若是哪日你携恩谋利,谋的轻也就罢了,谋的重了,若想处置你,届时大长公主已经去世,徐先生会不会为你作证也不好说,处置你毫无阻力。不过你接连为他做了太多的事,大臣都看在眼里,大军又还在外头,只要你不自己找死,他不会动你。以后可说不准。”
圣心难测,就是这般。
“二,他将这件事当做和尚的木鱼,留着时不时的敲打敲打你,让你更加知道分寸、更加尽心尽力的替他分忧。
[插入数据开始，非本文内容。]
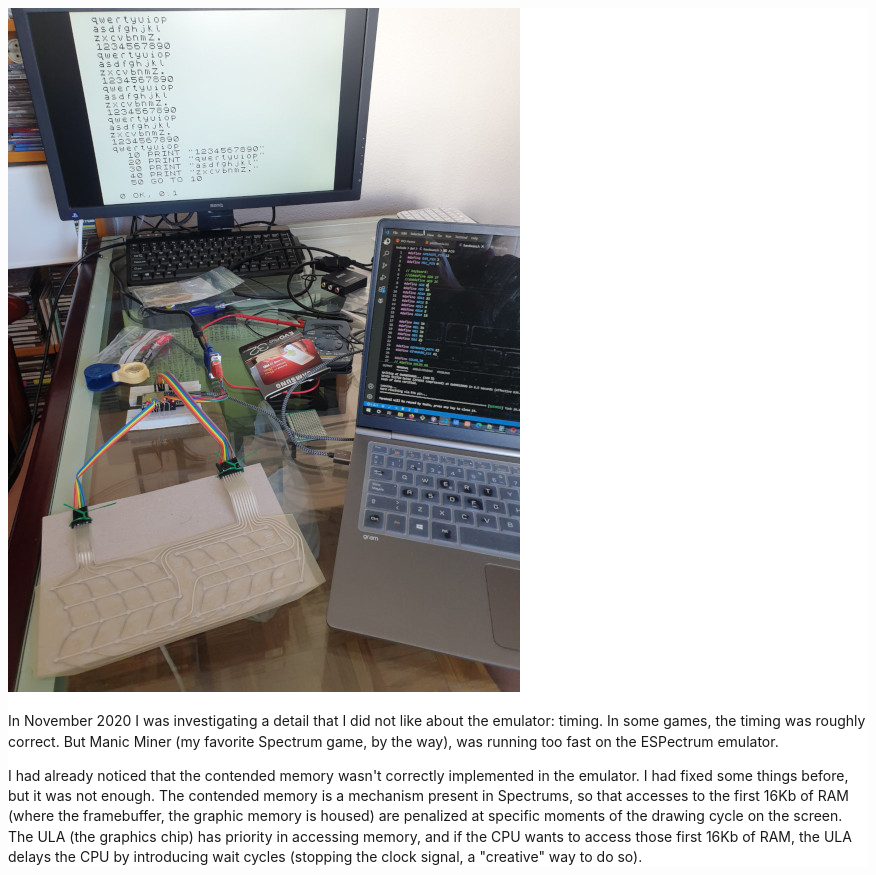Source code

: ![speckb](../img/speckb.jpg)

In November 2020 I was investigating a detail that I did not like about the emulator: timing. In some games, the timing was roughly correct. But Manic Miner (my favorite Spectrum game, by the way), was running too fast on the ESPectrum emulator.

I had already noticed that the contended memory wasn't correctly implemented in the emulator. I had fixed some things before, but it was not enough. The contended memory is a mechanism present in Spectrums, so that accesses to the first 16Kb of RAM (where the framebuffer, the graphic memory is housed) are penalized at specific moments of the drawing cycle on the screen. The ULA (the graphics chip) has priority in accessing memory, and if the CPU wants to access those first 16Kb of RAM, the ULA delays the CPU by introducing wait cycles (stopping the clock signal, a "creative" way to do so).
这一点你参照宋首辅。”
这就是帝王驭人之术。
楚晏听完一笑:“你这么一说,我倒豁然开朗。”
宋首辅两次被身边人牵连,皇上从未责怪他半分,而宋首辅因把柄被皇上抓着,自然比以往更加支持他。
“不过,他该赏你的还是会赏你。”
皇上即便不是圣君,那也不是昏君,不会不顾念这份救命之情和养育之恩。
否则后世子孙再遇到这种事,谁还会去救他们呢?
楚晏点点头:“这倒是。好在我从来没想过做什么。退朝的时候,太子跟着皇后走了,你放心。”
“我就担心他晚上害怕,也住不习惯。”
平日再胆大的孩子,也不过七岁,走的时候就说害怕呢。
楚晏沉默了。
那孩子这些年被他保护的极好,可从来没有离开过熟悉之人,更没有去过陌生的地方过夜。
这——
夫妻俩担心也无法,好一会儿才从屋内出来。
楚晏一整日没用饭了,此时已到用晚饭的时间。
柳拂月命人摆饭,又将璘哥儿抱来。
璘哥儿一见爹爹,就喊:“爹爹,背诗呀。”
“让我背诗?”楚晏想到白天儿子哭的那么狠,伸手抱起他:“爹爹不会背诗,你会不会呀?”
“会呀。”
“那你背来听听?”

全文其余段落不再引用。